* Exercise goal
Should the entries contain pictures, leave them out and return exactly the lines from the first through the line holding "[00:00.000]".

□ □ □ □

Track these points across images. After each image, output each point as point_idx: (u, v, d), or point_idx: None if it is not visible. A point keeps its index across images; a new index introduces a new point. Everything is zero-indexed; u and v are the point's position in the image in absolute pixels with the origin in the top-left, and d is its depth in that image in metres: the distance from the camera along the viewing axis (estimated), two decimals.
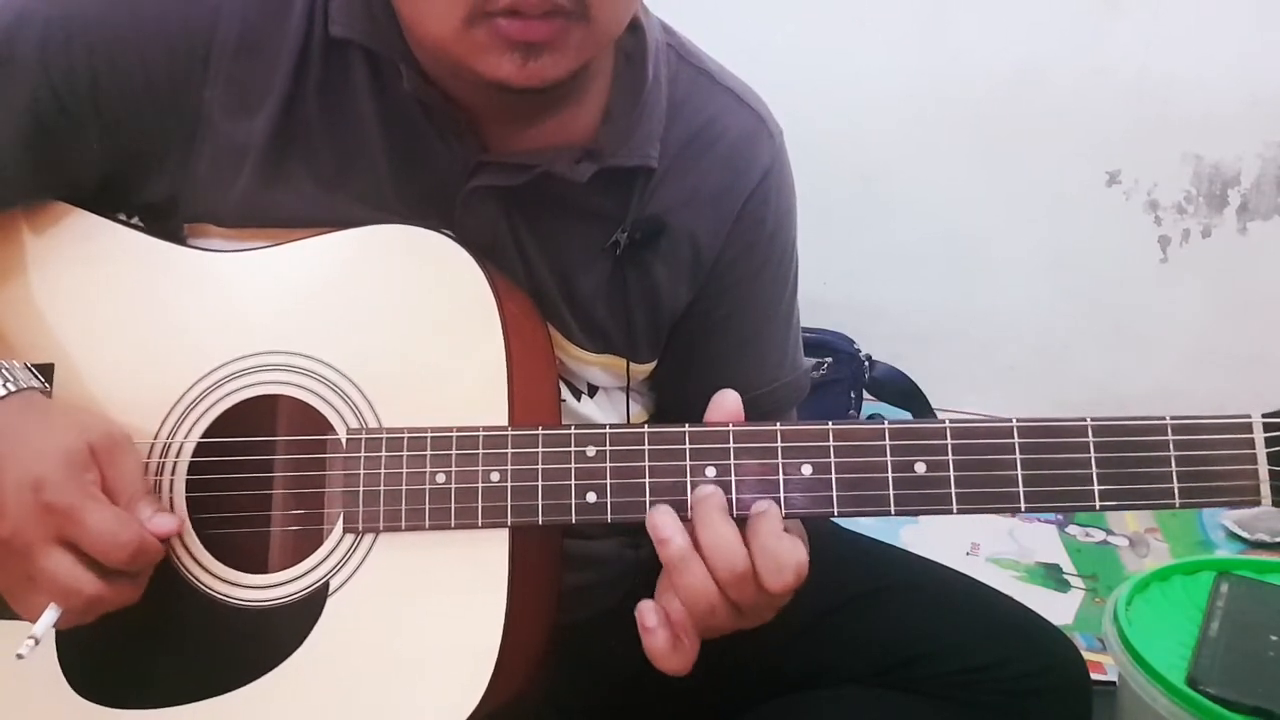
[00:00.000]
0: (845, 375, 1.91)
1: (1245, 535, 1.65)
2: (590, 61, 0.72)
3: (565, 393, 0.84)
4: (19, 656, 0.65)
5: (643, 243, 0.80)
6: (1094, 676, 0.90)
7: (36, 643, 0.66)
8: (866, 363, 1.93)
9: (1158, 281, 1.98)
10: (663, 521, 0.66)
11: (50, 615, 0.66)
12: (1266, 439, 0.63)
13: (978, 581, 0.96)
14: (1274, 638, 0.93)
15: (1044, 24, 1.91)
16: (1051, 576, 1.58)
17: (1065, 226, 1.99)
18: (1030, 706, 0.85)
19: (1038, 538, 1.68)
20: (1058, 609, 1.48)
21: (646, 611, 0.67)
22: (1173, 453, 0.64)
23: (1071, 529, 1.71)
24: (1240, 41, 1.84)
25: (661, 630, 0.67)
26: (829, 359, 1.88)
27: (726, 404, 0.70)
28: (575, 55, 0.69)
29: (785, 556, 0.65)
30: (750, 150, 0.85)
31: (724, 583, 0.65)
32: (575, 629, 0.85)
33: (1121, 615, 0.96)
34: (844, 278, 1.97)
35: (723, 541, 0.65)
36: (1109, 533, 1.70)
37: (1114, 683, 1.01)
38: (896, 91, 1.98)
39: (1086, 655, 0.93)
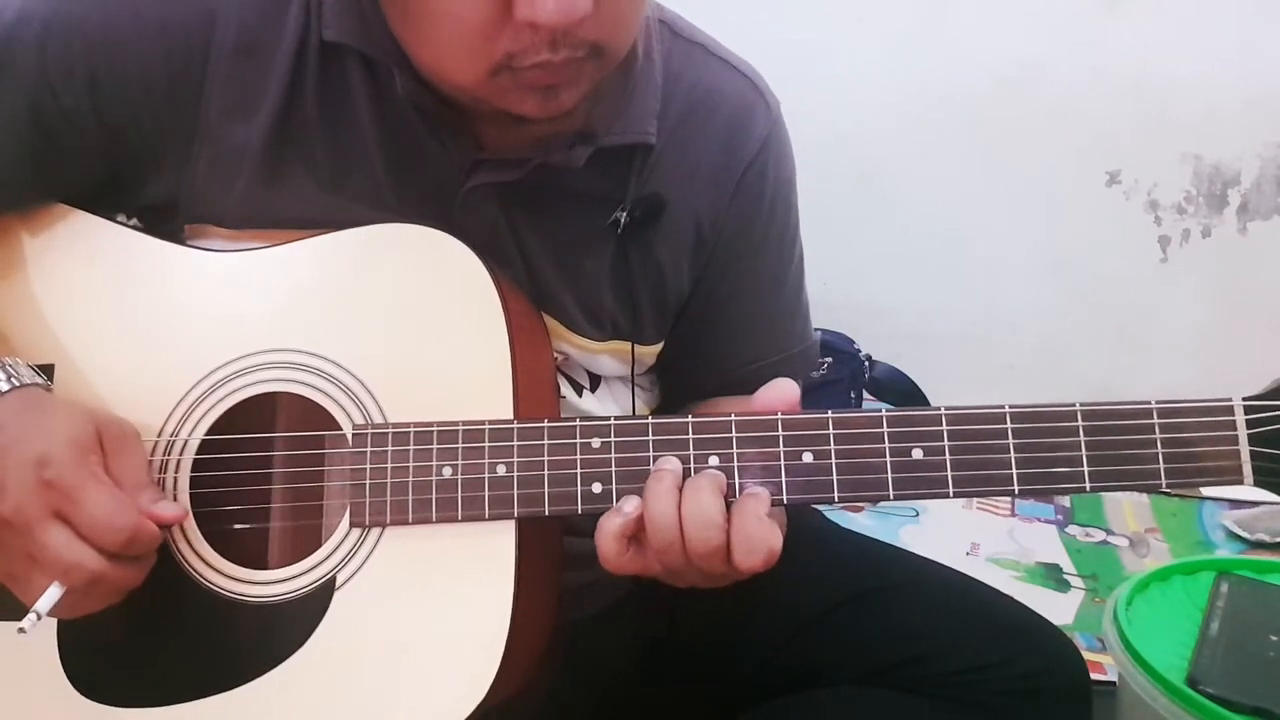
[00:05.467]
0: (845, 375, 1.91)
1: (1245, 535, 1.65)
2: None
3: (566, 388, 0.84)
4: (20, 631, 0.65)
5: (644, 221, 0.81)
6: (1094, 676, 0.90)
7: (39, 617, 0.66)
8: (866, 363, 1.93)
9: (1158, 281, 1.98)
10: (668, 458, 0.68)
11: (54, 592, 0.66)
12: (1247, 421, 0.66)
13: (978, 581, 0.96)
14: (1274, 638, 0.93)
15: (1044, 23, 1.91)
16: (1051, 576, 1.57)
17: (1065, 226, 1.99)
18: (1030, 706, 0.85)
19: (1038, 537, 1.68)
20: (1058, 609, 1.47)
21: (626, 499, 0.69)
22: (1158, 435, 0.66)
23: (1071, 529, 1.70)
24: (1240, 41, 1.85)
25: (621, 519, 0.68)
26: (829, 359, 1.87)
27: (781, 390, 0.70)
28: (589, 82, 0.71)
29: (759, 541, 0.66)
30: (747, 121, 0.85)
31: (695, 552, 0.67)
32: (576, 627, 0.85)
33: (1121, 615, 0.96)
34: (844, 278, 1.96)
35: (704, 510, 0.66)
36: (1109, 532, 1.70)
37: (1114, 683, 1.00)
38: (897, 91, 1.98)
39: (1086, 655, 0.92)
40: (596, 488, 0.69)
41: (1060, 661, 0.88)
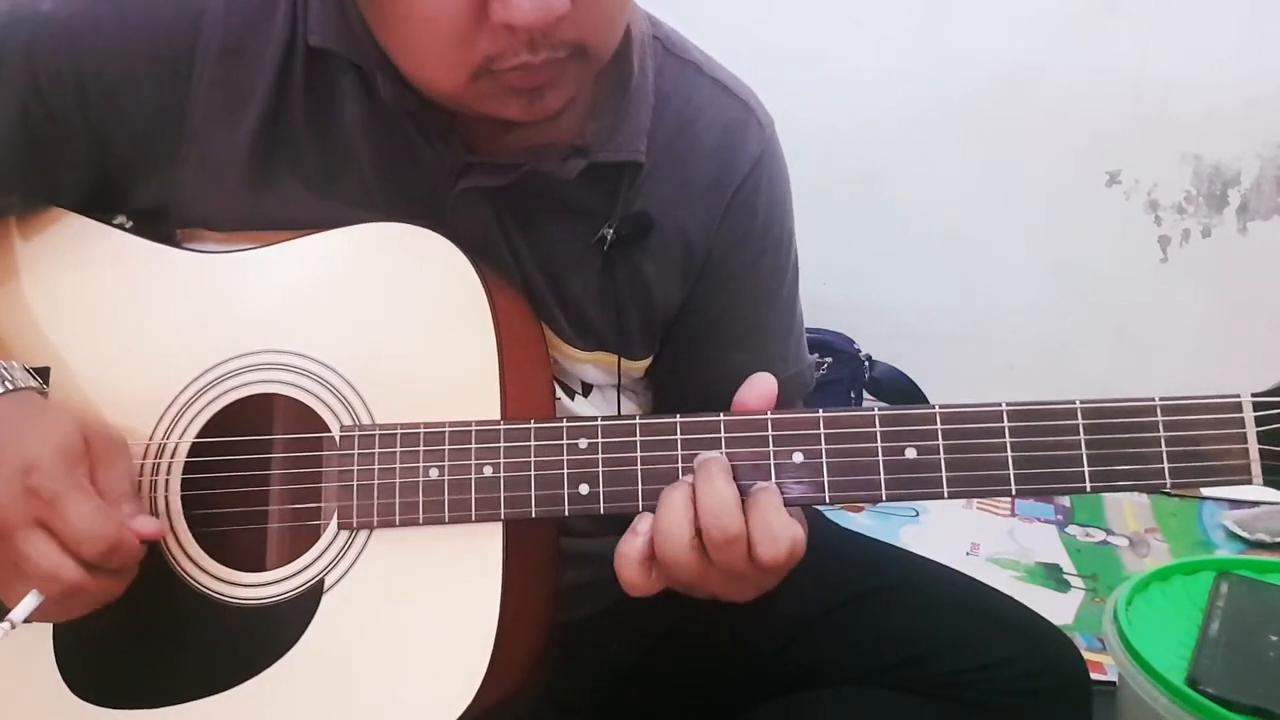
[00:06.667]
0: (845, 375, 1.91)
1: (1245, 535, 1.65)
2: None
3: (559, 392, 0.84)
4: None
5: (631, 239, 0.80)
6: (1094, 676, 0.90)
7: (12, 627, 0.65)
8: (866, 363, 1.94)
9: (1158, 281, 1.98)
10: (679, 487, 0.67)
11: (30, 601, 0.66)
12: (1257, 418, 0.63)
13: (977, 581, 0.96)
14: (1274, 638, 0.92)
15: (1044, 24, 1.91)
16: (1051, 576, 1.57)
17: (1065, 226, 1.99)
18: (1030, 706, 0.84)
19: (1038, 538, 1.68)
20: (1058, 609, 1.47)
21: (640, 517, 0.68)
22: (1162, 433, 0.64)
23: (1071, 529, 1.70)
24: (1240, 41, 1.85)
25: (642, 540, 0.67)
26: (829, 359, 1.88)
27: (761, 385, 0.69)
28: (574, 85, 0.70)
29: (781, 529, 0.65)
30: (739, 141, 0.84)
31: (713, 542, 0.65)
32: (574, 627, 0.85)
33: (1121, 615, 0.96)
34: (844, 278, 1.97)
35: (718, 500, 0.65)
36: (1109, 533, 1.70)
37: (1114, 683, 1.00)
38: (896, 92, 1.98)
39: (1086, 655, 0.92)
40: (584, 489, 0.68)
41: (1060, 661, 0.88)
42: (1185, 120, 1.91)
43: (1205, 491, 1.77)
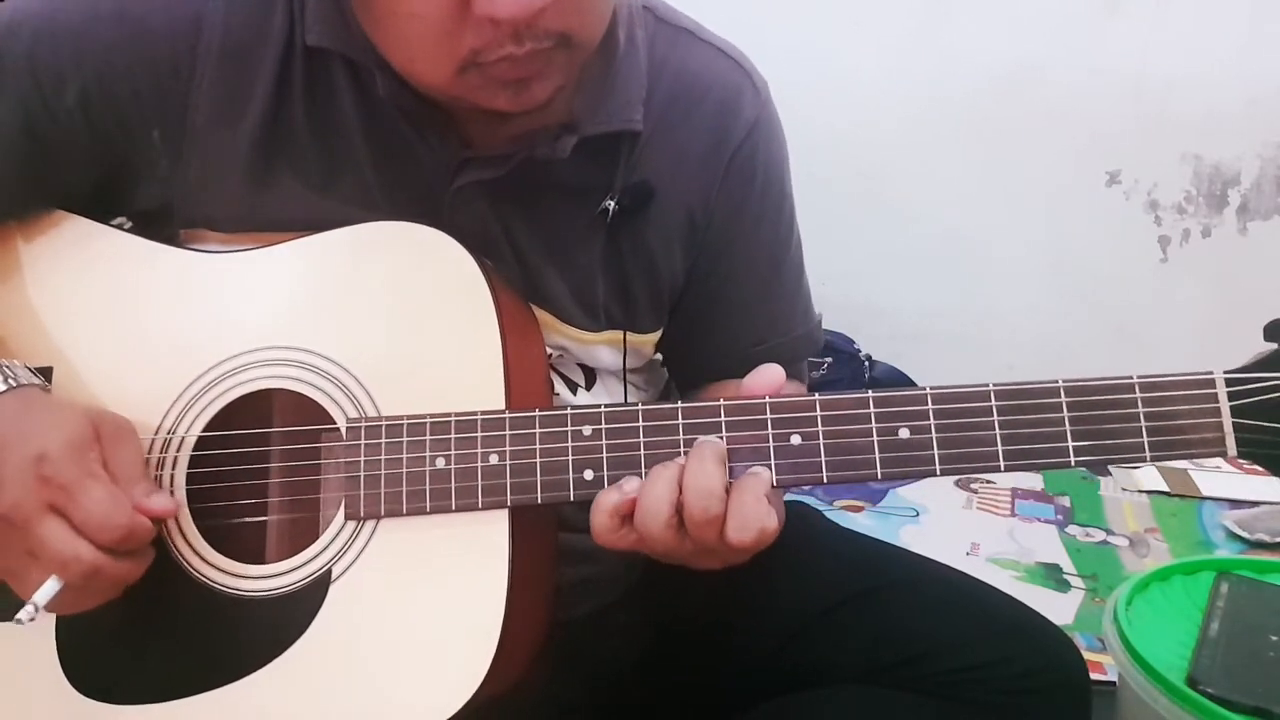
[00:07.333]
0: (845, 375, 1.91)
1: (1245, 535, 1.65)
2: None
3: (560, 386, 0.84)
4: (17, 621, 0.65)
5: (633, 209, 0.81)
6: (1094, 676, 0.90)
7: (37, 609, 0.66)
8: (866, 363, 1.94)
9: (1158, 281, 1.99)
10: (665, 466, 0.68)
11: (52, 585, 0.66)
12: (1229, 393, 0.67)
13: (978, 580, 0.96)
14: (1274, 638, 0.92)
15: (1044, 24, 1.91)
16: (1051, 576, 1.57)
17: (1065, 226, 1.99)
18: (1030, 706, 0.84)
19: (1038, 537, 1.68)
20: (1058, 609, 1.47)
21: (627, 479, 0.69)
22: (1141, 409, 0.67)
23: (1071, 529, 1.70)
24: (1240, 41, 1.85)
25: (619, 496, 0.68)
26: (829, 359, 1.88)
27: (768, 375, 0.71)
28: (562, 74, 0.70)
29: (753, 518, 0.66)
30: (735, 104, 0.84)
31: (693, 520, 0.67)
32: (574, 625, 0.85)
33: (1121, 615, 0.96)
34: (844, 278, 1.96)
35: (706, 480, 0.66)
36: (1109, 533, 1.70)
37: (1114, 683, 1.00)
38: (897, 92, 1.98)
39: (1086, 655, 0.92)
40: (588, 474, 0.70)
41: (1060, 661, 0.88)
42: (1185, 120, 1.91)
43: (1205, 491, 1.78)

□ □ □ □

* Solution to the exercise
Track these points across images. After each image, output each point as point_idx: (u, v, d), or point_idx: None if it is not visible. A point keeps its index across images; a new index introduces a new point. Everything is zero-indexed; u and v are the point's position in the image in absolute pixels with the origin in the top-left, and d is its depth in that image in metres: the distance from the camera along the viewing axis (estimated), two decimals.
[00:00.000]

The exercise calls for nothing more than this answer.